READING TEXT:
— Start —

1 Today's exercise

We will use the tidyverse to extract and transform sociodemographic data of local areas in Paris. At the end of the class, we will produce maps of the 1000 IRISes in Paris, coloured by sociodemographic variables. For example, we will able to see which areas of Paris have the highest number of qualified professionals, the highest number of immigrants, or the highest number of young people.

We aim to create two data frames, one by IRIS and the other by arrondissement, that look something like this:

We then aim to plot this data on maps of Paris.

2 Set-up

There are many different libraries in the R universe for a wide variety of tasks. In this first class, we will be covering methods to import and transform data in R using the tidyverse. I try to adhere to the tidyverse style guide.

Libraries in the tidyverse

2.1 R projects and structuring your code

R projects are good for managing your data and scripts in a particular folder on your computer. Using R-Studio, click File -> New project to create a new R project in a new or existing folder. A good name for a new folder is something like "Class1", which you can save somewhere logical on your computer, such as in a folder called "Introdution_to_R".

— End —

COLLECTED DATA:
— Start —

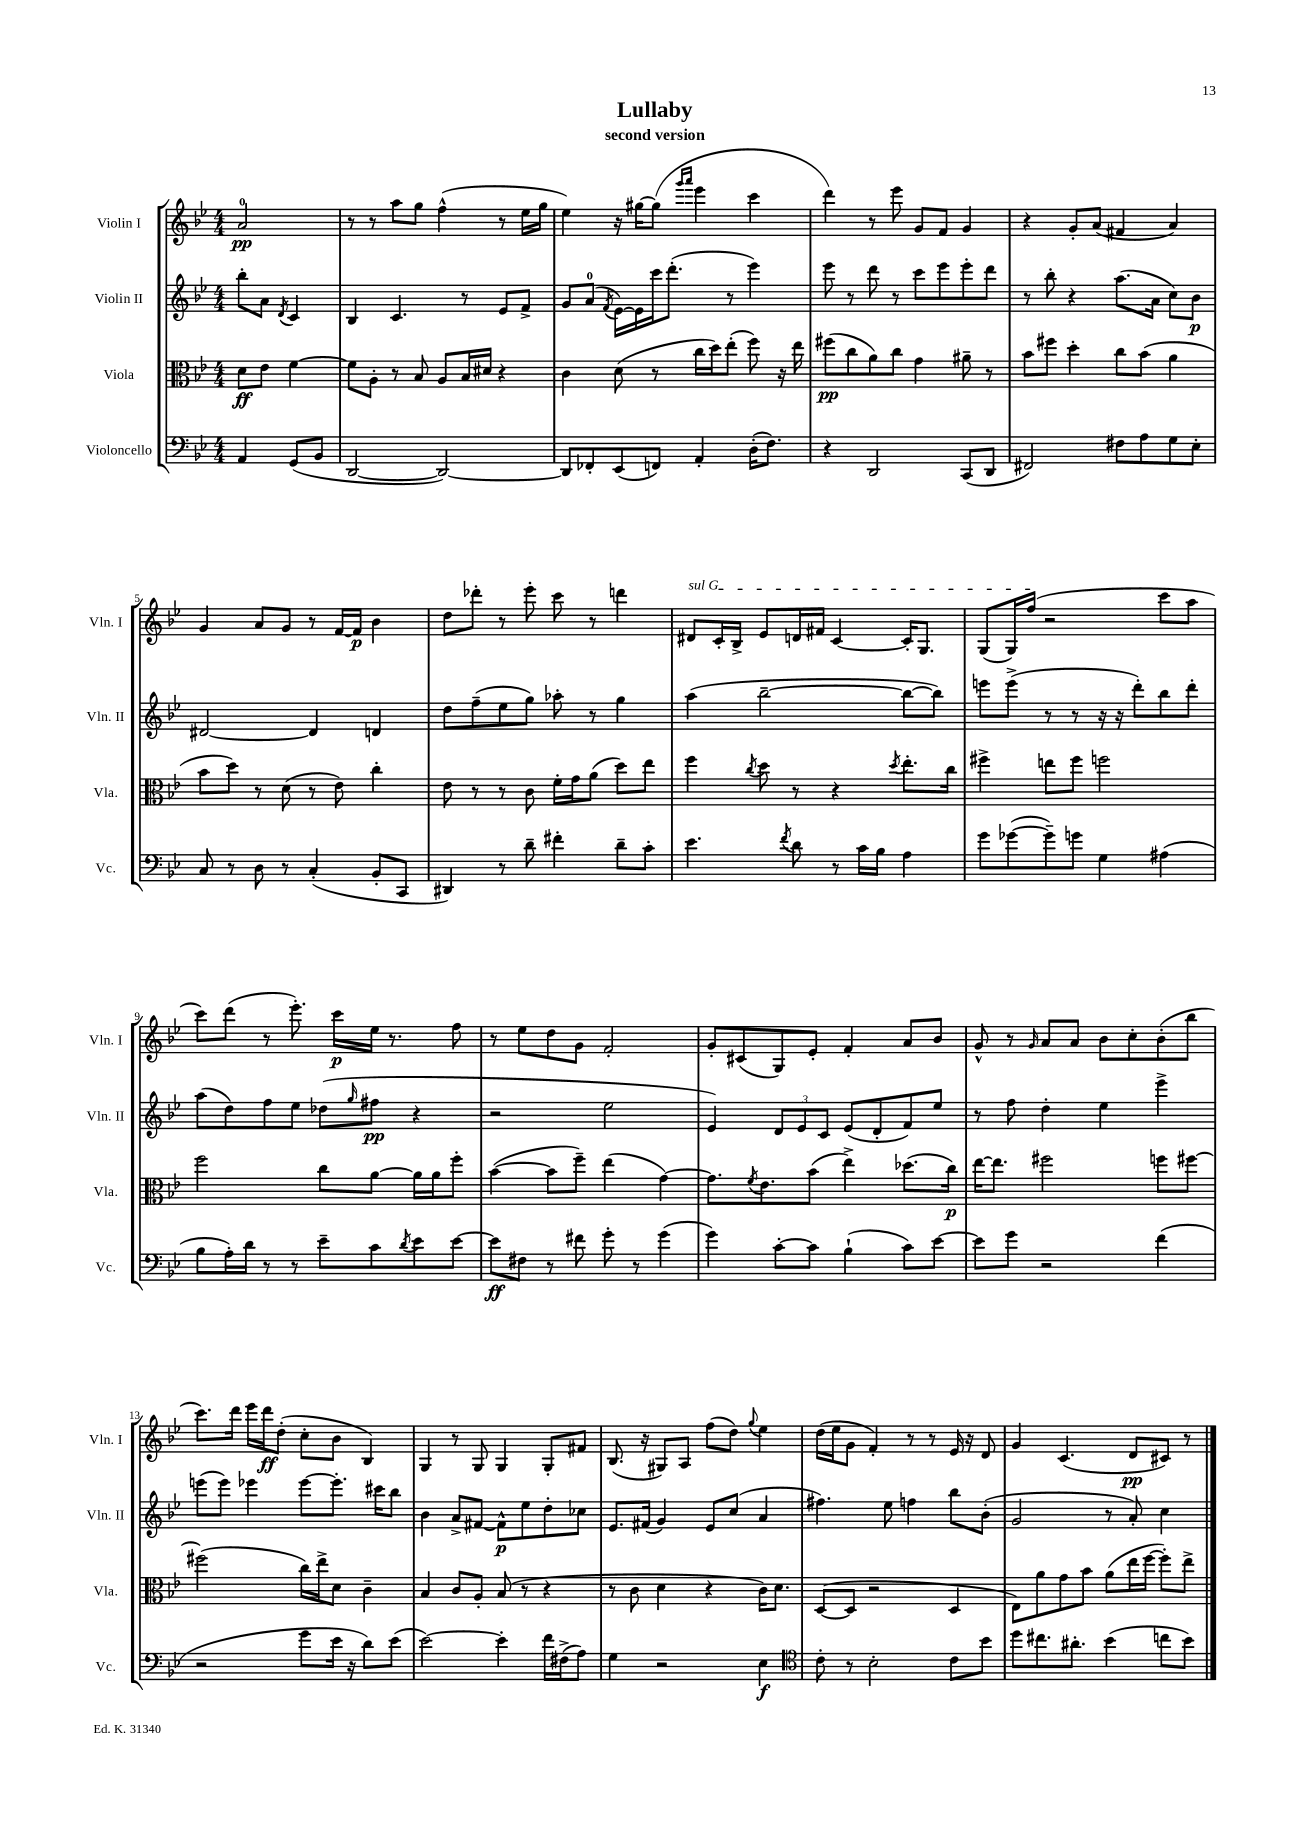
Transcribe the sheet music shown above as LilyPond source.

— End —

YOUR TASKS:
- 1) In the R tutorial, what name does it suggest for a new project folder?
- 2) Write the next part of the R tutorial, continuing after its final sentence.

ANSWERS FOR THIS EXERCISE:
- 1) It suggests a name like "Class1".

- 2)
Within the folder "Class1", create 3 subfolders, "Data", "Scripts" and "Output". We will save all R code in the folder "Scripts". A key advantage of using R projects is that all paths leading to our input data and output files will be relative to the location of the R project (the folder "Class1").

Create a new R script by clicking File -> New file -> R Script. This should be saved in the folder "Scripts". You can call this script something like "cleaning_paris_data".

2.2 Elements of R-Studio

R-Studio interface

Top left: Script editor - this is where you type your code.

Bottom left: Console - this is where the code runs. You can also type and run code here, but generally we want to write and edit code in the script editor, so that it can be easily saved and organised.

Top right: Information on R objects that we have created (dataframes, vectors, variables...)

Bottom right: Files, plots, packages and versions, help...

Note on running scripts: To run the whole script, click run. To run a part of the script, highlight it and press ctrl+enter.

2.3 Commenting code

It is always a good idea to comment lines of code. Use # at the start of a line in order place a comment or in order to deactivate the line so that it does not run.

2.4 Installing packages

Installing packages in R is done with the command install.packages("package_name"). To install the tidyverse package, we can thus type install.packages("tidyverse"). Once the package has been installed, it needs to be loaded every session using the code library("package_name"). Thus, the first lines of our script will be:

### Installing and loading packages
# install.packages("tidyverse")
# install.packages("sf")
library("tidyverse")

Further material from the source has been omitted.